Residents urged to plant indigenous trees along riparian land

Nandi Hills

Friday March 22, 2022

KNA by Ruth Mainye

An environmental lobby group based in Nandi in collaboration with Kenya Forest Service has called on residents to plant indigenous trees along riparian land to enhance environmental conservation.

The Community Based Organisation (CBO) dubbed Kiptapkei seeks to restore indigenous forests which is the habitat to wild animals to ensure no species is extinguished and contribute to environmental conservation as well as tackle the issue of climate change.

Speaking during the International Day of Forests in Nandi County, the County executive committee member for lands, housing, physical planning, environment, water, natural resources and climate change Philemon Bureti noted that trees have numerous benefits to human beings ranging from purifying air, clean water, medicinal herbs, soil conservation and beautifying the environment among others.

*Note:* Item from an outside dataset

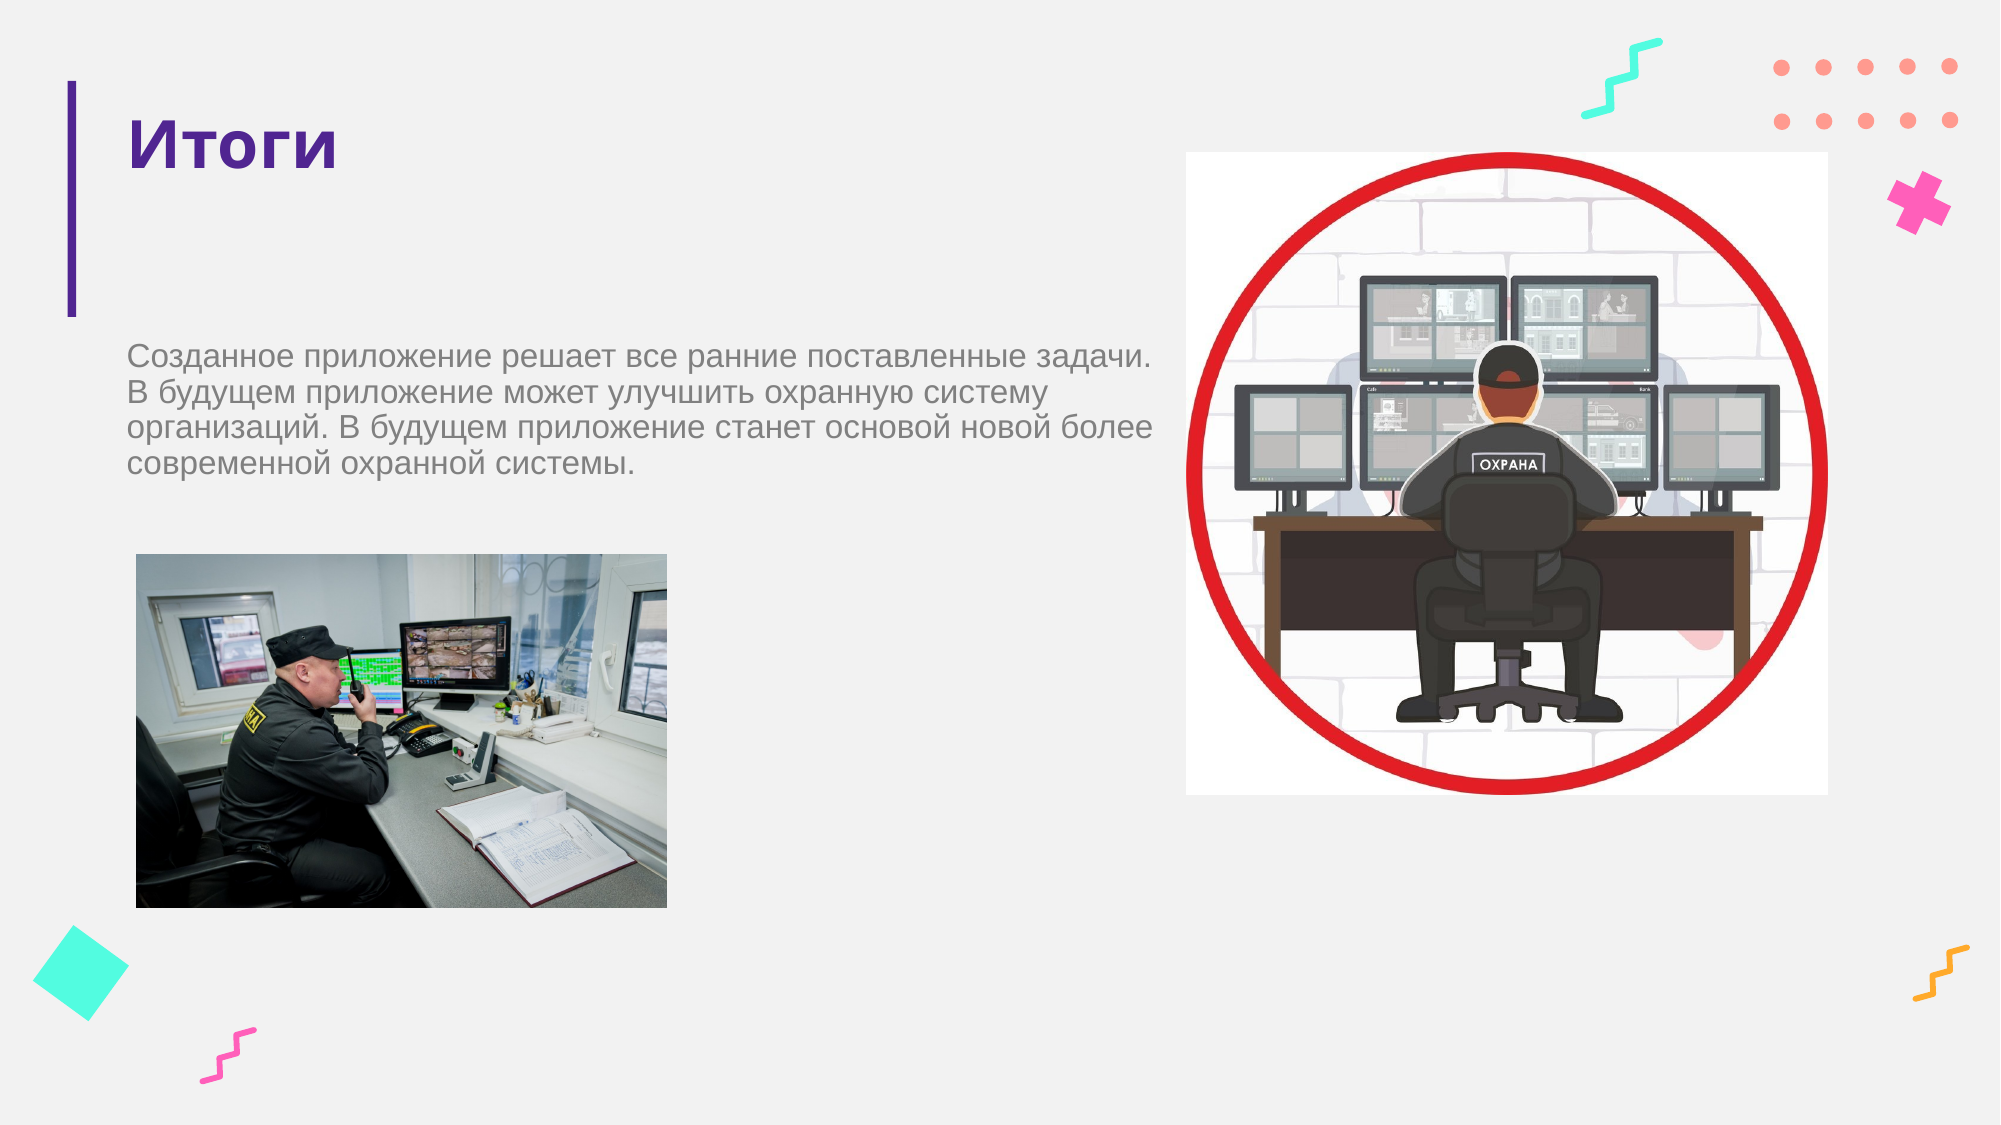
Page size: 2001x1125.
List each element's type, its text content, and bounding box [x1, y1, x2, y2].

Bureti called on those who have eucalyptus trees at the river banks to start eliminating them warning that the County government will soon start cutting them to give space for conservatory trees that are riparian friendly.

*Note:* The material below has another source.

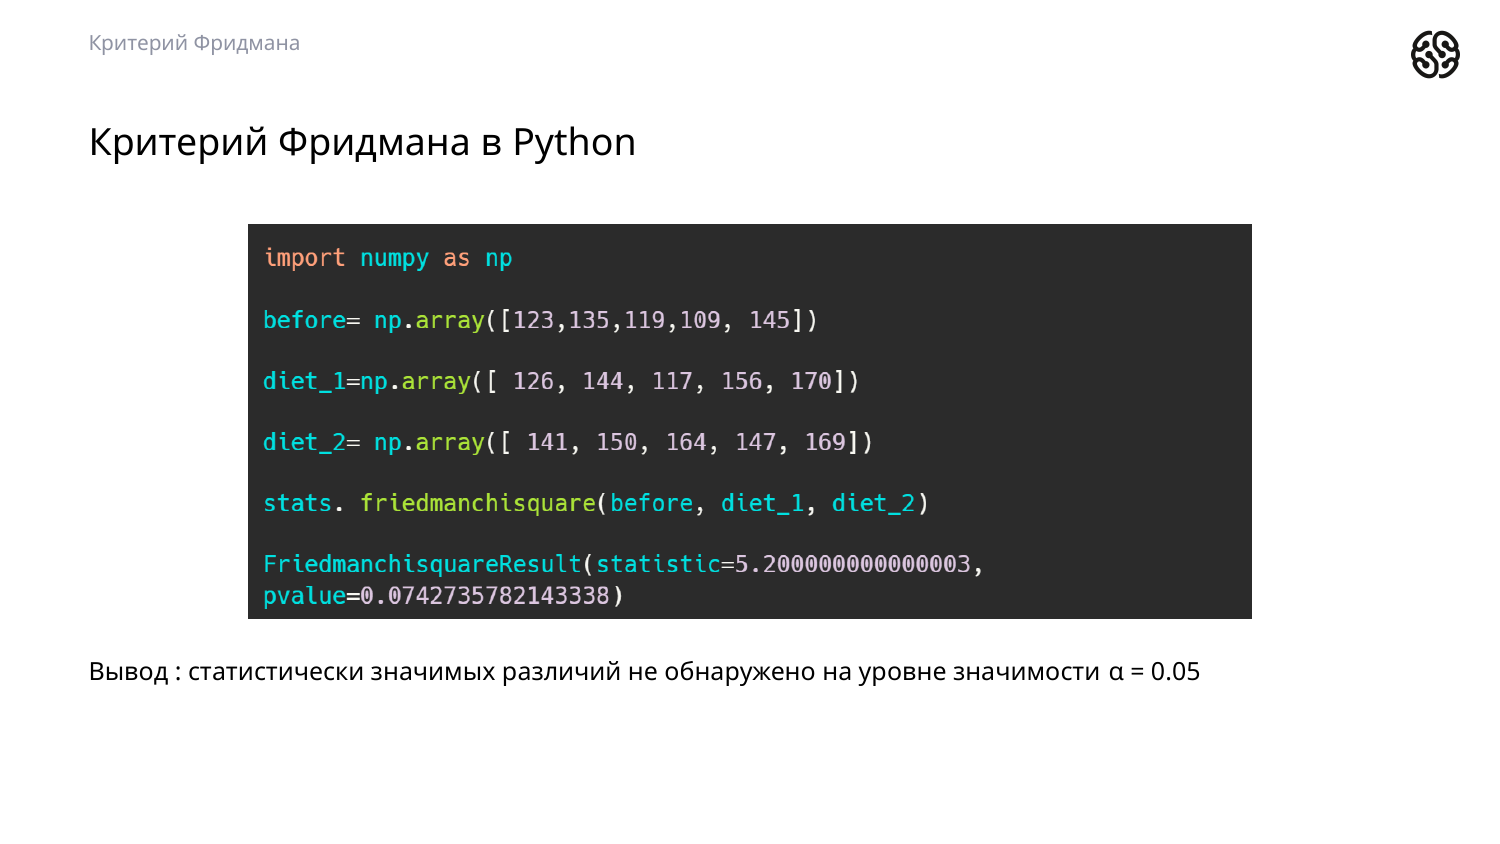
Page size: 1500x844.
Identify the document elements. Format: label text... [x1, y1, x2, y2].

He commended the efforts of Kiptapkei and the Kenya Forest Service for organizing the international forest day in Nandi County a platform they utilized to sensitize locals on the importance of indigenous trees as well as measures of environmental conservation.

“I want to call on all people to be ambassadors of environmental conservation. Thanks to Kiptapkei Community organisation and the Kenya Forest service for being at the Frontline,” pointed Bureti.

Kiptabkei patron Joel Malakwen who is also the Founder of the CBO reiterated that its mission is to conserve and restore riparian and wet lands which translates to improved livelihood of people living next to such ecosystems.

Malakwen noted that a collective action on environmental conservation will have a lasting impact on the health and resilience of the ecosystem urging the locals to utilize the opportunity to make a positive difference as well as leave a legacy on the environment for future generations.

The patron said that apart from planting trees Koptabkei plays a great role in ensuring all the trees they grow are taken well of to ensure they grow to maturity noting that planting a tree without naturing it to maturity is a waste of time and resources.

“Together we are demonstrating our unwavering dedication to environmental stewardship and sustainability. As a group we propagate tree seedlings then transplant them to the designated areas and nature them to ensure they grow and survive,” he explained.

“Today we planted 5400 trees and we have assigned people to water them until the rains start. We have planted 70, 000 trees in a period of three months. We aim at planting 30 million trees in the next five years,” he said.

Nandi County Forest conservator Dennis Kerengo noted that the County tree cover is still low adding that to achieve 30 per cent tree cover residents should embark on tree planting on their lands.

Kerengo also noted that indigenous trees have numerous advantages and due to their conservatory benefit should be planted at the river banks as per the Kenya’s environmental regulations.

“As population increase, we need to come up with innovations and technologies that contributes to environmental conservation which is key in safeguarding our healthy,” said Kerengo.

He further advised resident and environmental groups to include fruit trees to ensure wild animals get enough food and therefore avoid invading agricultural firms.